Lung (using 50 mL tubes): 0.9g rat lung (whole lobe), 2.5mL PBS, 5.0 mL acetonitrile, 6.7g 3/16 in. (4.8mm) stainless balls. 6 min speed 8 in Bullet Blender™ Blue 50, centrifuge 500 rpm 5 min. Also successful: 0.7g rat lung (whole lobe) tissue, 10.0 mL PBS, 6.7g 3/16 in. (4.8 mm) diameter stainless steel balls.

Aorta: Load 3 stainless steel beads (1.6 mm dia) in each microcentrifuge tube. Add 25 - 50 uL buffer (your choice, depending on your downstream application). Place dissected tissue into the buffer, then place the tube into the Bullet Blender™. Set the time to 4 minutes and the speed to 8.

Brain: Load 100 uL of glass beads (0.5 mm dia) in each microcentrifuge tube. Add 100 - 200 uL buffer (your choice, depending on your downstream application).
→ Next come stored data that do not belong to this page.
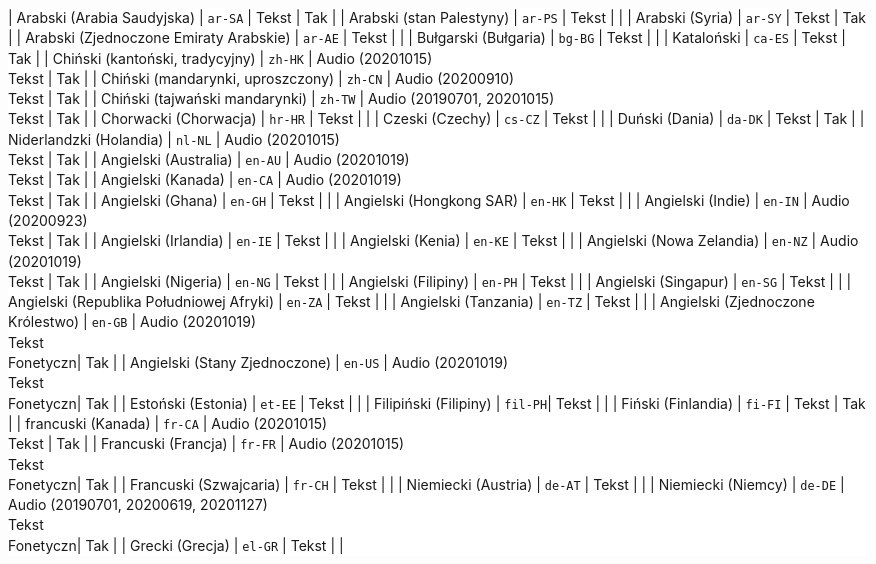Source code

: | Arabski (Arabia Saudyjska)              | `ar-SA` | Tekst                                   | Tak                          |
| Arabski (stan Palestyny)        | `ar-PS` | Tekst                                   |                           |
| Arabski (Syria)                     | `ar-SY` | Tekst                                   | Tak                          |
| Arabski (Zjednoczone Emiraty Arabskie)      | `ar-AE` | Tekst                                   |                           |
| Bułgarski (Bułgaria)               | `bg-BG` | Tekst                                   |                           |
| Kataloński                    | `ca-ES` | Tekst                                   | Tak                          |
| Chiński (kantoński, tradycyjny)   | `zh-HK` | Audio (20201015)<br>Tekst                 |        Tak                   |
| Chiński (mandarynki, uproszczony)     | `zh-CN` | Audio (20200910)<br>Tekst                 |     Tak                      |
| Chiński (tajwański mandarynki)       | `zh-TW` | Audio (20190701, 20201015)<br>Tekst                 |           Tak                |
| Chorwacki (Chorwacja)                 | `hr-HR` | Tekst                                   |                           |
| Czeski (Czechy)             | `cs-CZ` | Tekst                                   |                           |
| Duński (Dania)                   | `da-DK` | Tekst                                   | Tak                          |
| Niderlandzki (Holandia)                | `nl-NL` | Audio (20201015)<br>Tekst                                   |    Tak                       |
| Angielski (Australia)                | `en-AU` | Audio (20201019)<br>Tekst                 | Tak                          |
| Angielski (Kanada)                   | `en-CA` | Audio (20201019)<br>Tekst                 | Tak                          |
| Angielski (Ghana)                    | `en-GH` | Tekst                                   |                           |
| Angielski (Hongkong SAR)                | `en-HK` | Tekst                                   |                           |
| Angielski (Indie)                    | `en-IN` | Audio (20200923)<br>Tekst                 | Tak                          |
| Angielski (Irlandia)                  | `en-IE` | Tekst                                   |                           |
| Angielski (Kenia)                    | `en-KE` | Tekst                                   |                           |
| Angielski (Nowa Zelandia)              | `en-NZ` | Audio (20201019)<br>Tekst                 |  Tak                         |
| Angielski (Nigeria)                  | `en-NG` | Tekst                                   |                           |
| Angielski (Filipiny)              | `en-PH` | Tekst                                   |                           |
| Angielski (Singapur)                | `en-SG` | Tekst                                   |                           |
| Angielski (Republika Południowej Afryki)             | `en-ZA` | Tekst                                   |                           |
| Angielski (Tanzania)                 | `en-TZ` | Tekst                                   |                           |
| Angielski (Zjednoczone Królestwo)           | `en-GB` | Audio (20201019)<br>Tekst<br>Fonetyczn| Tak                          |
| Angielski (Stany Zjednoczone)            | `en-US` | Audio (20201019)<br>Tekst<br>Fonetyczn| Tak                          |
| Estoński (Estonia)                  | `et-EE` | Tekst                                   |                           |
| Filipiński (Filipiny)             | `fil-PH`| Tekst                                   |                           |
| Fiński (Finlandia)                  | `fi-FI` | Tekst                                   |     Tak                      |
| francuski (Kanada)                    | `fr-CA` | Audio (20201015)<br>Tekst                 |     Tak                      |
| Francuski (Francja)                    | `fr-FR` | Audio (20201015)<br>Tekst<br>Fonetyczn|      Tak                     |
| Francuski (Szwajcaria)               | `fr-CH` | Tekst                                   |                           |
| Niemiecki (Austria)                   | `de-AT` | Tekst                                   |                           |
| Niemiecki (Niemcy)                   | `de-DE` | Audio (20190701, 20200619, 20201127)<br>Tekst<br>Fonetyczn|  Tak                         |
| Grecki (Grecja)                     | `el-GR` | Tekst                                   |                           |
Place about 100 mg of dissected tissue into the buffer, then place the tube into the Bullet Blender™. Set the time to 3 minutes and the speed to 6.

HeLa Cells: HeLa cells lyse very effectively using 2x10⁷cells/mL in lysis buffer without beads, with the Bullet Blender running for 2 min at a setting of 5 in a cold room (4°C), to yield a lysate containing ~5mg/mL protein. HeLa cells were trypsinized, washed with PBS and resuspended in a mild lysis buffer (0.5% NP-40, 100mM KCL, 10mM HEPES, 5mM MgCl₂) at a density of 2x10⁷ cells/mL. The measurements were made using the BioRad Quick Start Bradford Dye Reagent with bovine serum albumin as the protein standard and absorbance at 595 nm measured on the NanoDrop spectrophotometer.